### Your task
Repeat the listing below in full and exactly, but without its pictures.

(Beginning of Data extract)

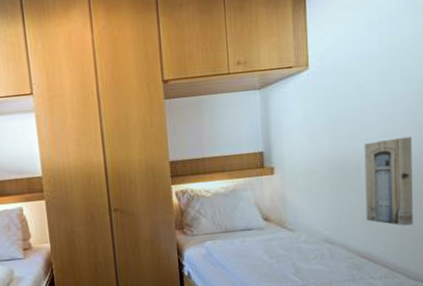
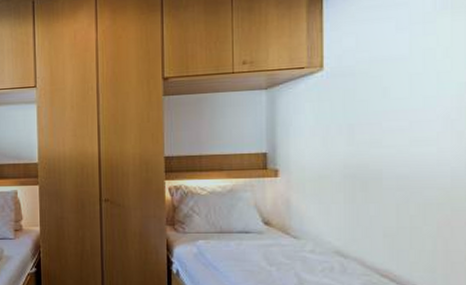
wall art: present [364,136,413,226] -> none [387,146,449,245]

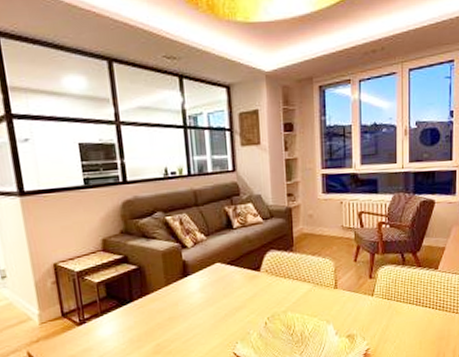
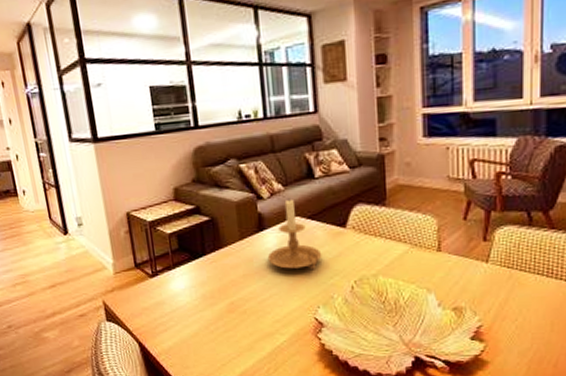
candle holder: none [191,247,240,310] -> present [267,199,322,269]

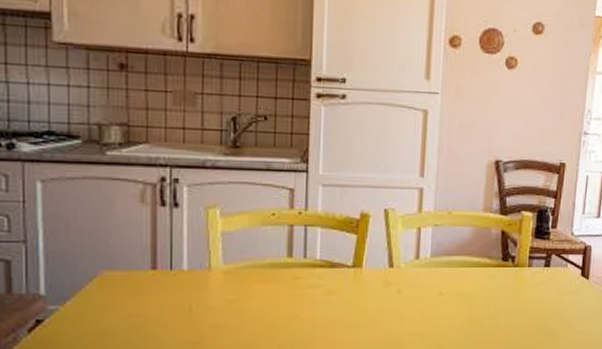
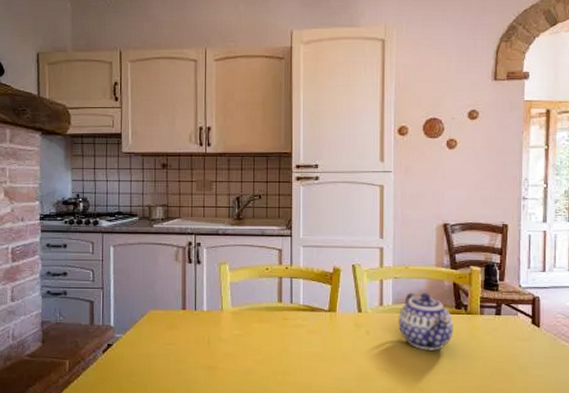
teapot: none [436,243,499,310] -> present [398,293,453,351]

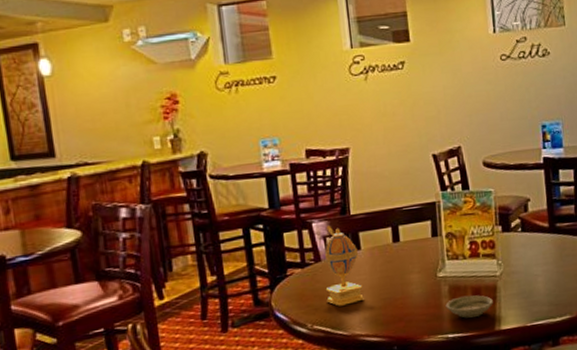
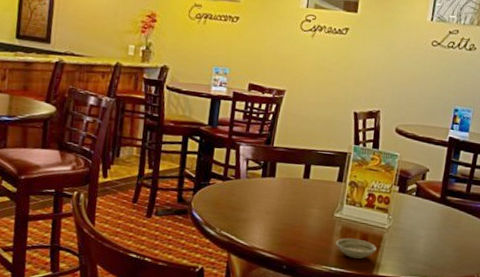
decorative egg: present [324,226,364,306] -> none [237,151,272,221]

(End of Data extract)

### Response to the task
wall art: present [364,136,413,226] -> none [387,146,449,245]

candle holder: none [191,247,240,310] -> present [267,199,322,269]

teapot: none [436,243,499,310] -> present [398,293,453,351]

decorative egg: present [324,226,364,306] -> none [237,151,272,221]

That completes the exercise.